Está sendo gigantesca a repercussão, após a publicação aqui no Ninho da Nação, que Marcelo Vido, diretor executivo de esportes olímpicos, pode deixar o Flamengo por divergência com o vice-presidente da pasta, Guilherme Kroll.

Dentro da Gávea o assunto domina os bastidores. É forte o apoio que Marcelo Vido tem recebido, reconhecendo nele a condição de seguir nos caminho da excelência da gestão dos esportes olímpicos. Foi ele o responsável por buscar  a sustentabilidade das modalidades através de diversas parcerias governamentais, privadas, Anjo da Guarda e lei de incentivo.

Há um temor grande que o Flamengo retroceda no trato dos esportes olímpicos e volte a ser aquele que dependia exclusivamente da grana do futebol para sobreviver, com chances de debandada caso Marcelo Vido realmente deixe o cargo.
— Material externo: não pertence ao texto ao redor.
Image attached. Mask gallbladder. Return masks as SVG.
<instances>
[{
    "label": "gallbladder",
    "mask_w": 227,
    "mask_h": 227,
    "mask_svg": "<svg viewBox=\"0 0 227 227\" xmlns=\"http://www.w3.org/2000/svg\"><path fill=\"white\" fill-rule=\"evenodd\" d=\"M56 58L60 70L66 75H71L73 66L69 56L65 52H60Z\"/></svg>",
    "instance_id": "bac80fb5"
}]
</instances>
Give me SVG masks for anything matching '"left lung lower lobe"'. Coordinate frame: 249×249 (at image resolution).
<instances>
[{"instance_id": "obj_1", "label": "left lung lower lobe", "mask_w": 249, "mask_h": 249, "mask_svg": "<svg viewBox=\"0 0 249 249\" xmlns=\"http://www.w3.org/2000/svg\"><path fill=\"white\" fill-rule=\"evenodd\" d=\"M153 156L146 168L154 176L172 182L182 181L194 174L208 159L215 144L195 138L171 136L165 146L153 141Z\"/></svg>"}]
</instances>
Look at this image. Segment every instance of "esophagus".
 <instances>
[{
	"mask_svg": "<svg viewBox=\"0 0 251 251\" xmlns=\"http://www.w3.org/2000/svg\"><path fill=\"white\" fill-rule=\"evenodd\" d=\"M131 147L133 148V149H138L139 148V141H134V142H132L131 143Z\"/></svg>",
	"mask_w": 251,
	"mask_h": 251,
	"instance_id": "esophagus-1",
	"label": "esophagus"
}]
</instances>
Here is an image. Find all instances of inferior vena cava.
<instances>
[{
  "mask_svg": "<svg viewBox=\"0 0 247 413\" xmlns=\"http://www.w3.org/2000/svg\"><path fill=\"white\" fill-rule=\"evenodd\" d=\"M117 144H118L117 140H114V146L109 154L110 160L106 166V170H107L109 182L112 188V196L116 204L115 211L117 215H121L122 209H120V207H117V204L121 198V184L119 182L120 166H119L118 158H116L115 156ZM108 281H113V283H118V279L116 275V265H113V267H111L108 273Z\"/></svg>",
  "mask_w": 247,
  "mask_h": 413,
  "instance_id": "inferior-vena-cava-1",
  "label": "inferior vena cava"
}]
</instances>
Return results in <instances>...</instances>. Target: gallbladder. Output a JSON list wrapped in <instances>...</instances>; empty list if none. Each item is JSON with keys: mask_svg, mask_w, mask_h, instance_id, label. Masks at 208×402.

Caberá, então, ao presidente do Flamengo, Rodolfo Landim, decidir quem vai seguir: Marcelo Vido, profissional reconhecido no mercado e há quase 10 anos de clube, ou Guilherme Kroll, recém chegado à direção amadora e com um passado de declarações controversas contra o patrocínio incentivado.

Desde que a atual gestão assumiu o Flamengo, talvez nunca um conflito entre gestão amadora e profissional ficou tão evidente como este de agora na condução dos esportes olímpicos. Landim retorna de férias na próxima segunda-feira, dia 10, e tem em suas mãos a oportunidade de mostrar, de forma clara, o caminho que pretende seguir.

Quem não curte os esportes olímpicos e prefere só futebol, fique esperto pois esse assunto também te interessa. Será uma clara sinalização do risco que o Flamengo pode correr se o presidente definir pela indicação politiqueira, e não pelo gestor profissional.